WHAT YOU ARE ASKED TO DO:
For each statement, answer yes or no on whether it agrees with the passage on liquidity preference, and quote the words from the passage that decide it.
1. Liquidity preference explains the level of interest rates under ordinary conditions.
2. A fall in the rate of interest caused by changes in liquidity preference tends to reduce the proportional amount of investment.
3. The marginal rate of profit and the rate of interest may move in opposite directions.

READING PASSAGE:
We have found that, under these circumstances, liquidity preference possessed little significance beyond providing an explanation as to why some assets would earn no interest (or perhaps a lower rate of interest than others), but that it certainly did not explain either the level of the rates of interest (except under most unlikely conditions) or the direction in which they would move. It appeared at most to describe one of the cost factors (i.e. of the "alternative uses" of funds) which had to be taken into account in determining the rate of return on investment. In other words, it provided an explanation of why people withheld some funds that might be invested (or invested at a higher rate of return). But it clearly did not explain even the size of the total supply of funds which at any moment would be available for investment (which depends also on the rate of saving), and it had therefore to be regarded as altogether insufficient to explain why there was a positive return on investment at all, or what its actual height would be.

We have also found that even in the short run during which liquidity preference, and changes in liquidity preference, may have a predominant influences in determining the rate of interest (and the marginal rate of profit), the latter[=the rate of interest] will be related only in an indirect manner to those price differences (the "rate of profit") which express the true scarcity of capital and regulate the proportional amount of capital that will be used in production. And the indirect influence which the monetary forces, acting on the rate of interest, will have in that way [,] will be directly opposite to that commonly supposed. A reduction of the rate of interest in consequence of changes in liquidity preference will tend to bring about an increase in price difference and the rate of profit (not the marginal rate of profit), will thus lead to a reduction in the proportional amount of investment, and vice versa.

Changes in Liquidity Preference May Cause Divergent Movements of Rate of Interest and Marginal Rate of Profit


We shall now see that if we consider the effects of changes in liquidity preference further, and if we take account of the fact that, because of differences in the liquidity of different types of assets, the marginal rate of profit and the rate of interest not only need not be identical but may actually move in opposite directions, the connection between the money rate of interest and the profitability of investment becomes even looser than we have so far assumed. It is clear that in real life there is no such sharp division between one single kind of money on the one hand, and a mass of income-bearing assets, all equally illiquid, on the other. In the first place[,] there are of course further alternatives to investment in real assets which we have not yet considered, in the shape of all the various "securities" (claims to money), some at least of which must be regarded as so highly liquid as to form very close substitutes for money, while others will be more nearly akin to the less liquid types of real assets. Ans the real assets will also differ greatly with respect to the possibility of disposing of them rapidly and without great loss, if this should become unexpectedly necessary. There is in fact a long and practically continuous range over which the various types of assets can be grouped according to the degrees of liquidity which they possess and the risk attaching to them.

Rows from a segmentation dataset:
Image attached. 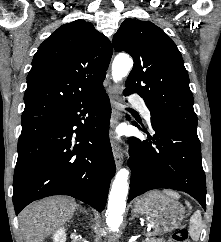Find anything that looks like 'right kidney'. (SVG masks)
Returning <instances> with one entry per match:
<instances>
[{
  "label": "right kidney",
  "instance_id": "ca27d5eb",
  "mask_svg": "<svg viewBox=\"0 0 221 242\" xmlns=\"http://www.w3.org/2000/svg\"><path fill=\"white\" fill-rule=\"evenodd\" d=\"M65 228L58 229L53 235V242H66Z\"/></svg>",
  "mask_w": 221,
  "mask_h": 242
}]
</instances>
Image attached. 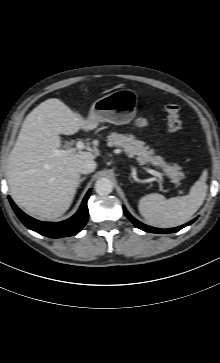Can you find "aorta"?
<instances>
[{"instance_id": "1", "label": "aorta", "mask_w": 220, "mask_h": 363, "mask_svg": "<svg viewBox=\"0 0 220 363\" xmlns=\"http://www.w3.org/2000/svg\"><path fill=\"white\" fill-rule=\"evenodd\" d=\"M113 190V183L108 178H100L95 183V191L101 196L108 195Z\"/></svg>"}]
</instances>
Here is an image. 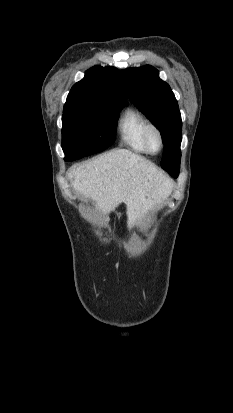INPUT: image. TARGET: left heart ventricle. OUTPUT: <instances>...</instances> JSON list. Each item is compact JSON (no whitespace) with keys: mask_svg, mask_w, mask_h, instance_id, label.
<instances>
[{"mask_svg":"<svg viewBox=\"0 0 233 413\" xmlns=\"http://www.w3.org/2000/svg\"><path fill=\"white\" fill-rule=\"evenodd\" d=\"M150 146L153 150H157L159 147V139L154 133L150 136Z\"/></svg>","mask_w":233,"mask_h":413,"instance_id":"b2bd125f","label":"left heart ventricle"}]
</instances>
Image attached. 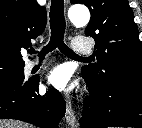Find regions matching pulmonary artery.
<instances>
[{
  "instance_id": "1",
  "label": "pulmonary artery",
  "mask_w": 142,
  "mask_h": 128,
  "mask_svg": "<svg viewBox=\"0 0 142 128\" xmlns=\"http://www.w3.org/2000/svg\"><path fill=\"white\" fill-rule=\"evenodd\" d=\"M72 50L76 54L88 55L92 52V47L87 39L83 37H76L72 42ZM36 63L37 60L27 61L25 65L26 70H31Z\"/></svg>"
}]
</instances>
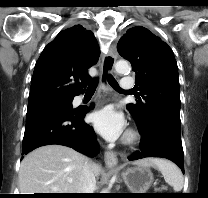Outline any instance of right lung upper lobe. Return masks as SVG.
<instances>
[{"label": "right lung upper lobe", "mask_w": 208, "mask_h": 198, "mask_svg": "<svg viewBox=\"0 0 208 198\" xmlns=\"http://www.w3.org/2000/svg\"><path fill=\"white\" fill-rule=\"evenodd\" d=\"M99 59L91 30L75 25L61 31L41 53L33 72L28 108L73 99L84 92L91 77L88 68Z\"/></svg>", "instance_id": "obj_1"}]
</instances>
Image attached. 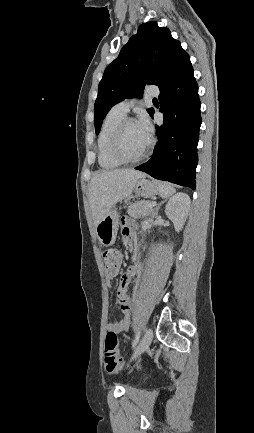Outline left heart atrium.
Wrapping results in <instances>:
<instances>
[{"instance_id":"left-heart-atrium-1","label":"left heart atrium","mask_w":254,"mask_h":433,"mask_svg":"<svg viewBox=\"0 0 254 433\" xmlns=\"http://www.w3.org/2000/svg\"><path fill=\"white\" fill-rule=\"evenodd\" d=\"M138 127L140 128V130L149 137L150 132H151V125L149 122L148 117L145 114H142L139 119L136 121Z\"/></svg>"}]
</instances>
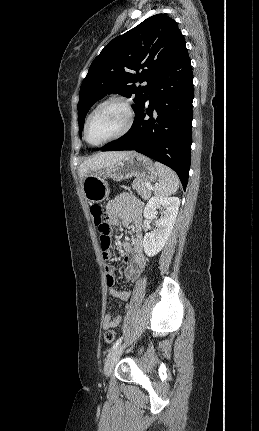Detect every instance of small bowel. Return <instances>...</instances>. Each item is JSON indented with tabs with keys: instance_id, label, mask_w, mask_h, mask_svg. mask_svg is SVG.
Returning <instances> with one entry per match:
<instances>
[{
	"instance_id": "1",
	"label": "small bowel",
	"mask_w": 259,
	"mask_h": 431,
	"mask_svg": "<svg viewBox=\"0 0 259 431\" xmlns=\"http://www.w3.org/2000/svg\"><path fill=\"white\" fill-rule=\"evenodd\" d=\"M142 203L132 194L123 193L110 200L106 206L107 219L109 223L118 225L122 223L125 226H131L134 232V238L131 242L124 241L123 249L127 255L123 259L128 281L135 284L141 275L145 265L146 257L144 254L143 235H142ZM107 284L109 286V296L119 302H127L131 296L130 291L118 290L114 287V271L112 264L105 267ZM121 322L120 316H112L107 312L103 319V328H115Z\"/></svg>"
}]
</instances>
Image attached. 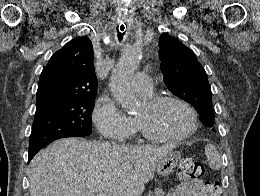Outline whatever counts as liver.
Wrapping results in <instances>:
<instances>
[{"mask_svg": "<svg viewBox=\"0 0 260 196\" xmlns=\"http://www.w3.org/2000/svg\"><path fill=\"white\" fill-rule=\"evenodd\" d=\"M177 146H123L81 138L56 140L29 164L30 196H142L156 164Z\"/></svg>", "mask_w": 260, "mask_h": 196, "instance_id": "6515ba94", "label": "liver"}]
</instances>
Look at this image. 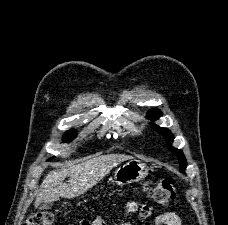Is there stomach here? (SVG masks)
<instances>
[{"label": "stomach", "instance_id": "obj_1", "mask_svg": "<svg viewBox=\"0 0 228 225\" xmlns=\"http://www.w3.org/2000/svg\"><path fill=\"white\" fill-rule=\"evenodd\" d=\"M149 167L137 159H131L127 161L125 165H121L119 169H116L114 179L116 185H130V183H139L147 177Z\"/></svg>", "mask_w": 228, "mask_h": 225}]
</instances>
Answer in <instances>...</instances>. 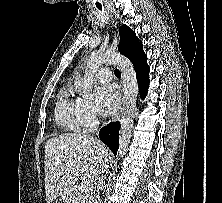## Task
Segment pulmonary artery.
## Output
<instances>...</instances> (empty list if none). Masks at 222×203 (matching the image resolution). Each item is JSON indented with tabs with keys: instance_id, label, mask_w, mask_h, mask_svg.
<instances>
[{
	"instance_id": "obj_1",
	"label": "pulmonary artery",
	"mask_w": 222,
	"mask_h": 203,
	"mask_svg": "<svg viewBox=\"0 0 222 203\" xmlns=\"http://www.w3.org/2000/svg\"><path fill=\"white\" fill-rule=\"evenodd\" d=\"M111 78L112 74L109 68H101L96 73V79L101 83H108Z\"/></svg>"
}]
</instances>
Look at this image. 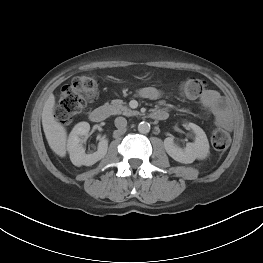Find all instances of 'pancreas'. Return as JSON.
<instances>
[{
    "instance_id": "pancreas-1",
    "label": "pancreas",
    "mask_w": 263,
    "mask_h": 263,
    "mask_svg": "<svg viewBox=\"0 0 263 263\" xmlns=\"http://www.w3.org/2000/svg\"><path fill=\"white\" fill-rule=\"evenodd\" d=\"M123 104L124 102L122 100L116 99V100H112L111 104L106 103L105 106H107V108L109 109L112 115L123 114L126 116H132L137 114L136 111H132L127 106H124Z\"/></svg>"
}]
</instances>
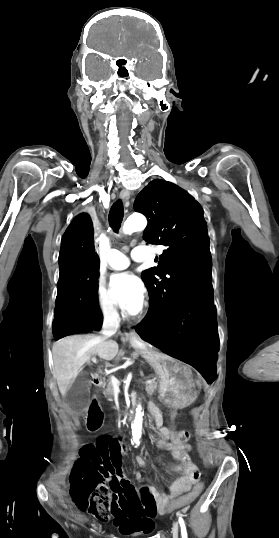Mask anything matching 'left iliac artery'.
<instances>
[{"label":"left iliac artery","instance_id":"obj_1","mask_svg":"<svg viewBox=\"0 0 279 538\" xmlns=\"http://www.w3.org/2000/svg\"><path fill=\"white\" fill-rule=\"evenodd\" d=\"M178 516H179V524L181 527V536L182 538H188L184 519L182 518L180 514H178Z\"/></svg>","mask_w":279,"mask_h":538}]
</instances>
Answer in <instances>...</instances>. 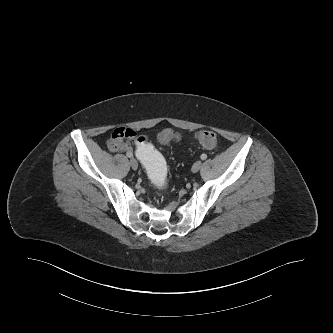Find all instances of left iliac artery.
Listing matches in <instances>:
<instances>
[{
	"instance_id": "44dca946",
	"label": "left iliac artery",
	"mask_w": 333,
	"mask_h": 333,
	"mask_svg": "<svg viewBox=\"0 0 333 333\" xmlns=\"http://www.w3.org/2000/svg\"><path fill=\"white\" fill-rule=\"evenodd\" d=\"M206 158H207V155H206V154H202V155H201V159H202V160H205Z\"/></svg>"
}]
</instances>
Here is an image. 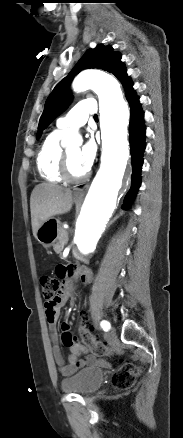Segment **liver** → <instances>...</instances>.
Instances as JSON below:
<instances>
[{
    "label": "liver",
    "instance_id": "obj_1",
    "mask_svg": "<svg viewBox=\"0 0 183 438\" xmlns=\"http://www.w3.org/2000/svg\"><path fill=\"white\" fill-rule=\"evenodd\" d=\"M72 208V191L61 186L43 183L37 185L31 194V224L36 238L41 224L49 218L68 213Z\"/></svg>",
    "mask_w": 183,
    "mask_h": 438
}]
</instances>
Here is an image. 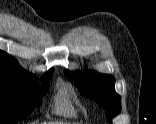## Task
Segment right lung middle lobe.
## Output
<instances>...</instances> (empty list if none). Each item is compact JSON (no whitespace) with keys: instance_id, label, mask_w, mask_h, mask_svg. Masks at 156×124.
<instances>
[{"instance_id":"1","label":"right lung middle lobe","mask_w":156,"mask_h":124,"mask_svg":"<svg viewBox=\"0 0 156 124\" xmlns=\"http://www.w3.org/2000/svg\"><path fill=\"white\" fill-rule=\"evenodd\" d=\"M50 77L39 86L35 78L0 75V124H13L32 113L48 91Z\"/></svg>"}]
</instances>
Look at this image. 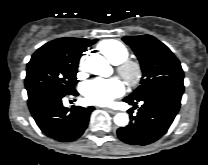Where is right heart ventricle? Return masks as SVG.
<instances>
[{
  "label": "right heart ventricle",
  "instance_id": "1",
  "mask_svg": "<svg viewBox=\"0 0 208 165\" xmlns=\"http://www.w3.org/2000/svg\"><path fill=\"white\" fill-rule=\"evenodd\" d=\"M101 53L113 64H119L129 56L128 48L120 41L114 39L103 40L98 45Z\"/></svg>",
  "mask_w": 208,
  "mask_h": 165
}]
</instances>
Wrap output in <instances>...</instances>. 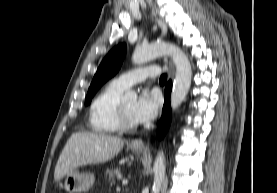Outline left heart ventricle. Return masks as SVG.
<instances>
[{
  "label": "left heart ventricle",
  "mask_w": 277,
  "mask_h": 193,
  "mask_svg": "<svg viewBox=\"0 0 277 193\" xmlns=\"http://www.w3.org/2000/svg\"><path fill=\"white\" fill-rule=\"evenodd\" d=\"M135 103L136 102L134 100L123 102V107L127 116L133 121H135L133 118V110H134Z\"/></svg>",
  "instance_id": "obj_1"
}]
</instances>
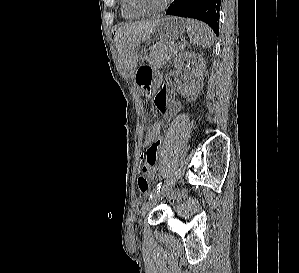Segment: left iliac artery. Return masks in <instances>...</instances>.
Instances as JSON below:
<instances>
[{"label": "left iliac artery", "mask_w": 299, "mask_h": 273, "mask_svg": "<svg viewBox=\"0 0 299 273\" xmlns=\"http://www.w3.org/2000/svg\"><path fill=\"white\" fill-rule=\"evenodd\" d=\"M162 186H163L162 182L158 183L157 187L152 191V193L150 195V198H152L153 196H155L156 193L160 192Z\"/></svg>", "instance_id": "obj_1"}]
</instances>
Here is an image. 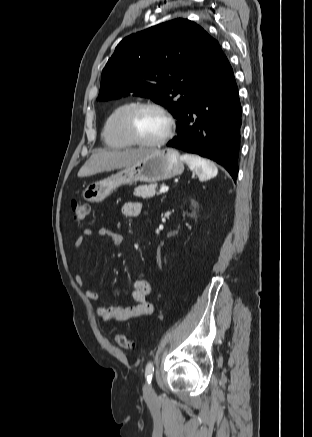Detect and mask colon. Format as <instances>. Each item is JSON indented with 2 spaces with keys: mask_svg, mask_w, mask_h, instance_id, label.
<instances>
[{
  "mask_svg": "<svg viewBox=\"0 0 312 437\" xmlns=\"http://www.w3.org/2000/svg\"><path fill=\"white\" fill-rule=\"evenodd\" d=\"M71 209L73 213V219L75 222H82L84 221L89 212H90V206L87 203H82L77 200H73L71 202ZM116 342L122 349L129 350L133 347L132 341L124 334H117L116 335Z\"/></svg>",
  "mask_w": 312,
  "mask_h": 437,
  "instance_id": "1",
  "label": "colon"
}]
</instances>
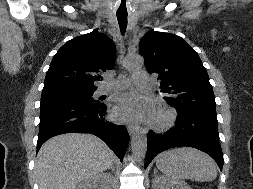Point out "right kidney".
<instances>
[{"label":"right kidney","mask_w":253,"mask_h":189,"mask_svg":"<svg viewBox=\"0 0 253 189\" xmlns=\"http://www.w3.org/2000/svg\"><path fill=\"white\" fill-rule=\"evenodd\" d=\"M112 175L110 173L97 174L87 180L82 181L75 189H112Z\"/></svg>","instance_id":"obj_1"}]
</instances>
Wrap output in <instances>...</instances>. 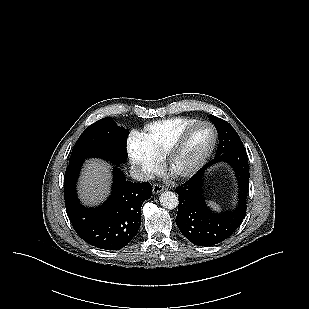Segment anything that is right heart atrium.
<instances>
[{
    "label": "right heart atrium",
    "mask_w": 309,
    "mask_h": 309,
    "mask_svg": "<svg viewBox=\"0 0 309 309\" xmlns=\"http://www.w3.org/2000/svg\"><path fill=\"white\" fill-rule=\"evenodd\" d=\"M128 155L132 166L143 179L148 180L158 172L160 160L138 141V137L129 139Z\"/></svg>",
    "instance_id": "obj_1"
}]
</instances>
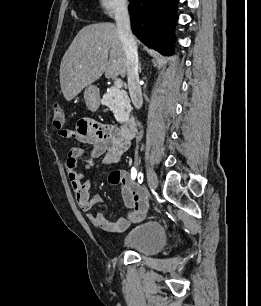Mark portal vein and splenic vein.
<instances>
[{"label": "portal vein and splenic vein", "instance_id": "portal-vein-and-splenic-vein-1", "mask_svg": "<svg viewBox=\"0 0 261 306\" xmlns=\"http://www.w3.org/2000/svg\"><path fill=\"white\" fill-rule=\"evenodd\" d=\"M123 86V81L121 79H115L114 81V87L116 88H122Z\"/></svg>", "mask_w": 261, "mask_h": 306}]
</instances>
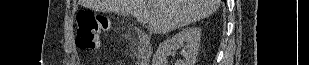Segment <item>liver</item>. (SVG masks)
Here are the masks:
<instances>
[{"mask_svg":"<svg viewBox=\"0 0 309 65\" xmlns=\"http://www.w3.org/2000/svg\"><path fill=\"white\" fill-rule=\"evenodd\" d=\"M94 11L126 13L149 24L156 33H167L214 13L220 0H82Z\"/></svg>","mask_w":309,"mask_h":65,"instance_id":"liver-1","label":"liver"}]
</instances>
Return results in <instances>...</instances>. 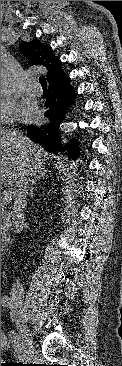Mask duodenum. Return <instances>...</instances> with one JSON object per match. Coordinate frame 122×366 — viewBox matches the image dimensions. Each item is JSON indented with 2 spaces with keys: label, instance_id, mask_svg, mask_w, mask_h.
<instances>
[{
  "label": "duodenum",
  "instance_id": "410a0bca",
  "mask_svg": "<svg viewBox=\"0 0 122 366\" xmlns=\"http://www.w3.org/2000/svg\"><path fill=\"white\" fill-rule=\"evenodd\" d=\"M5 244H6V238L4 239L1 238V250L4 248Z\"/></svg>",
  "mask_w": 122,
  "mask_h": 366
}]
</instances>
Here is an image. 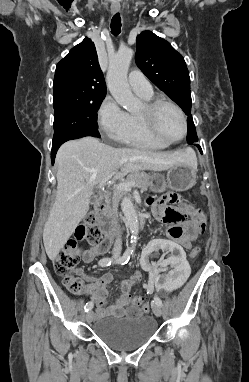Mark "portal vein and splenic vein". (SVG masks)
I'll return each instance as SVG.
<instances>
[{
  "label": "portal vein and splenic vein",
  "instance_id": "18ae733b",
  "mask_svg": "<svg viewBox=\"0 0 249 382\" xmlns=\"http://www.w3.org/2000/svg\"><path fill=\"white\" fill-rule=\"evenodd\" d=\"M114 174H115V172L112 173V175H114ZM104 182L105 181L99 183L98 188H101L103 186ZM134 185H135V181L121 182V183L115 184L114 188H117L119 190H124V191H131V189Z\"/></svg>",
  "mask_w": 249,
  "mask_h": 382
}]
</instances>
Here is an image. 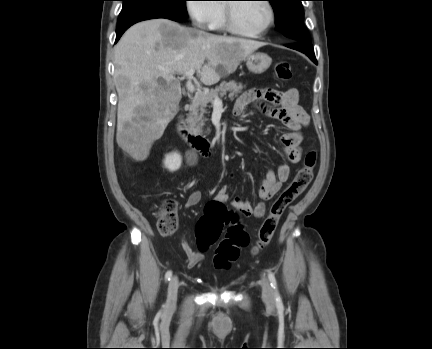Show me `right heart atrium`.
Listing matches in <instances>:
<instances>
[{"label": "right heart atrium", "mask_w": 432, "mask_h": 349, "mask_svg": "<svg viewBox=\"0 0 432 349\" xmlns=\"http://www.w3.org/2000/svg\"><path fill=\"white\" fill-rule=\"evenodd\" d=\"M187 12L195 26L210 29L219 13V3L216 0H188Z\"/></svg>", "instance_id": "d8ad5b80"}]
</instances>
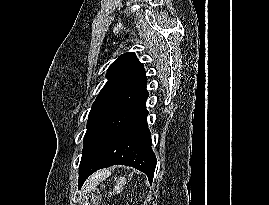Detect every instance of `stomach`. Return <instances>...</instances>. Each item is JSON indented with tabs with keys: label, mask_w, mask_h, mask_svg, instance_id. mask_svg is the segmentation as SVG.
Here are the masks:
<instances>
[{
	"label": "stomach",
	"mask_w": 269,
	"mask_h": 205,
	"mask_svg": "<svg viewBox=\"0 0 269 205\" xmlns=\"http://www.w3.org/2000/svg\"><path fill=\"white\" fill-rule=\"evenodd\" d=\"M98 199H99V196H98V195H97V196L95 195V196L92 197V201H93L94 203H95Z\"/></svg>",
	"instance_id": "0dacf381"
}]
</instances>
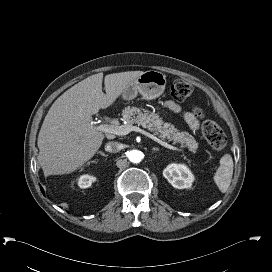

WRITTEN RESPONSE:
1. No: "it certainly did not explain either the level of the rates of interest (except under most unlikely conditions) or the direction in which they would move."
2. Yes: "will thus lead to a reduction in the proportional amount of investment"
3. Yes: "the marginal rate of profit and the rate of interest not only need not be identical but may actually move in opposite directions"